In this article you’ll learn:

  • Why do low calorie diets dont work?

  • Why do we yo-yo?

  • Why do we find it harder to lose weight the more we try?

‘It feels like no matter how much effort I put in, how good I am with my diet and exercise, I always end up back where I started’ – has this thought ever crossed your mind? It crossed mine.
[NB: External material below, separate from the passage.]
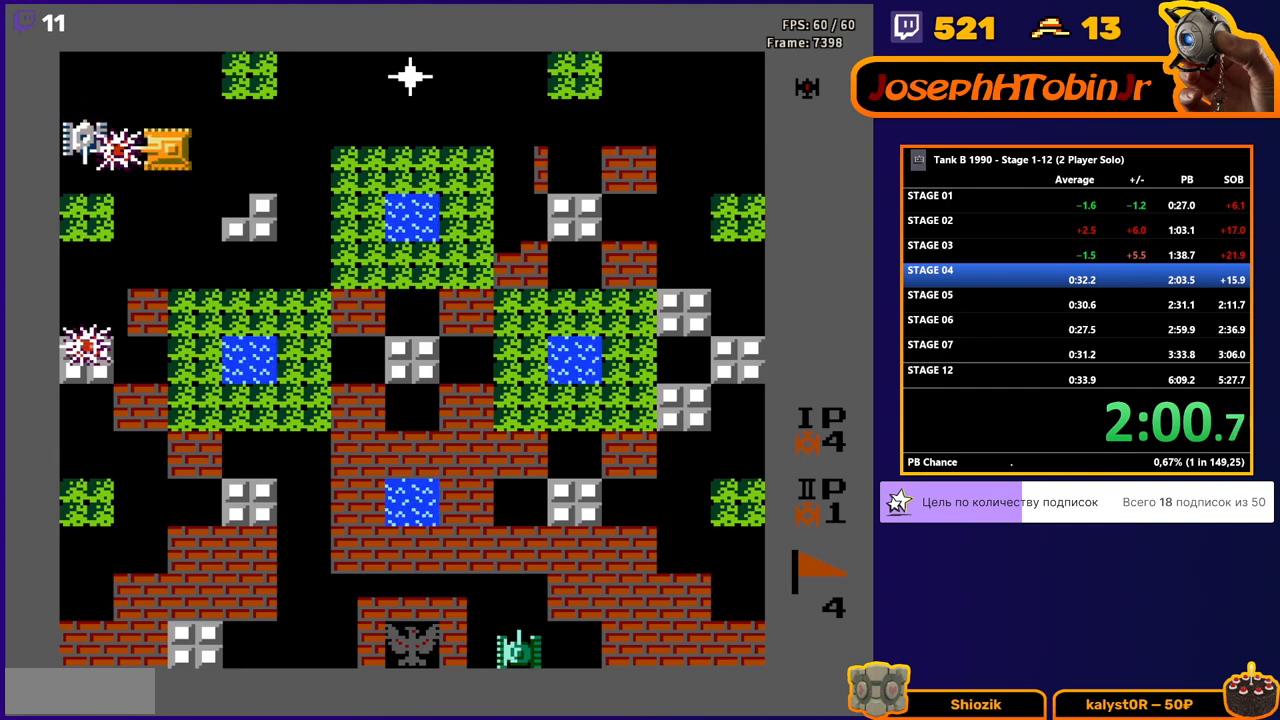
{"buttons": ["DPAD_RIGHT"], "events": [[117, "DPAD_LEFT", "up"], [167, "B", "up"], [167, "DPAD_UP", "down"], [317, "DPAD_RIGHT", "down"], [333, "DPAD_UP", "up"]]}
And there is a way to lose weight and keep it off, it just takes time and patience. But once you understand the mechanism behind it, it’ll make the wait easier and so definitely worth it! 🙂

The problem described above is what we all know as yo-yo dieting. You want to lose weight, you diet, you’re starving, you eat, you eat some more, you eat again aaaaand you’re back to square one. In fact a lot of the time you’re even worse off than that, because you now weigh more than you had when you started the diet. I’ll explain why that happens later in this article.

To understand what to do about yo-yo dieting, you need to know why it happens. And the main reason we re-gain all the weight is our body’s physiological and psychological responses to calorie deficit, more specifically severe calorie deficit.

What’s a severe calorie deficit? – Any diet that promises more than 2 lb of fat loss a week. Any diet that’s based on liquids. Any diet that has under 10 items on the ‘approved’ foods list. You get the idea.

You can think of any form of calorie deficit as a controlled starvation. When you subject your body to a prolonged starvation, it starts rebelling so to speak, in reality it switches on a plethora of protective mechanisms to stop you from starving to death. Your body doesn’t know that you are only dieting for a short while, all it knows is it has not enough nutrients coming in from the outside and it must protect itself.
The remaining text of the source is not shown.